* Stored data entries
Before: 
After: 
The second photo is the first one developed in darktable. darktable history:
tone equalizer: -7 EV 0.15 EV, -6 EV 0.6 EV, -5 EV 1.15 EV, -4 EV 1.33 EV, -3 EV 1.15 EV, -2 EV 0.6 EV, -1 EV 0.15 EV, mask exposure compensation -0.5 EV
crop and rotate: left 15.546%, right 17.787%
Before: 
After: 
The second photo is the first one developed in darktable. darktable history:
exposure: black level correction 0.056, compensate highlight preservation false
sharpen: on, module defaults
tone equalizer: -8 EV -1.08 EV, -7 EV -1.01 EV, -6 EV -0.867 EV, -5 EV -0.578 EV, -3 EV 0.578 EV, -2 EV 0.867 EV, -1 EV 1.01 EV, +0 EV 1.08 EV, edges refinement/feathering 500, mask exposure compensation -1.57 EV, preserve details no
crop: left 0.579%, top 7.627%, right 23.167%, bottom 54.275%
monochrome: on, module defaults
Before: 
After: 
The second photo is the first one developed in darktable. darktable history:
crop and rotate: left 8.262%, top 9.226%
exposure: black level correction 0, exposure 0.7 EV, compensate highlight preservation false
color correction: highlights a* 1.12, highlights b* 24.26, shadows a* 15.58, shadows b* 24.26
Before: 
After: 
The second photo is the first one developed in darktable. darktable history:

* Exercise goal
Return every line of edit settings in the data above as a JSON list of strings, one string per line, with blank lines omitted.

* Task result
[
  "Before: ",
  "After: ",
  "The second photo is the first one developed in darktable. darktable history:",
  "tone equalizer: -7 EV 0.15 EV, -6 EV 0.6 EV, -5 EV 1.15 EV, -4 EV 1.33 EV, -3 EV 1.15 EV, -2 EV 0.6 EV, -1 EV 0.15 EV, mask exposure compensation -0.5 EV",
  "crop and rotate: left 15.546%, right 17.787%",
  "Before: ",
  "After: ",
  "The second photo is the first one developed in darktable. darktable history:",
  "exposure: black level correction 0.056, compensate highlight preservation false",
  "sharpen: on, module defaults",
  "tone equalizer: -8 EV -1.08 EV, -7 EV -1.01 EV, -6 EV -0.867 EV, -5 EV -0.578 EV, -3 EV 0.578 EV, -2 EV 0.867 EV, -1 EV 1.01 EV, +0 EV 1.08 EV, edges refinement/feathering 500, mask exposure compensation -1.57 EV, preserve details no",
  "crop: left 0.579%, top 7.627%, right 23.167%, bottom 54.275%",
  "monochrome: on, module defaults",
  "Before: ",
  "After: ",
  "The second photo is the first one developed in darktable. darktable history:",
  "crop and rotate: left 8.262%, top 9.226%",
  "exposure: black level correction 0, exposure 0.7 EV, compensate highlight preservation false",
  "color correction: highlights a* 1.12, highlights b* 24.26, shadows a* 15.58, shadows b* 24.26",
  "Before: ",
  "After: ",
  "The second photo is the first one developed in darktable. darktable history:"
]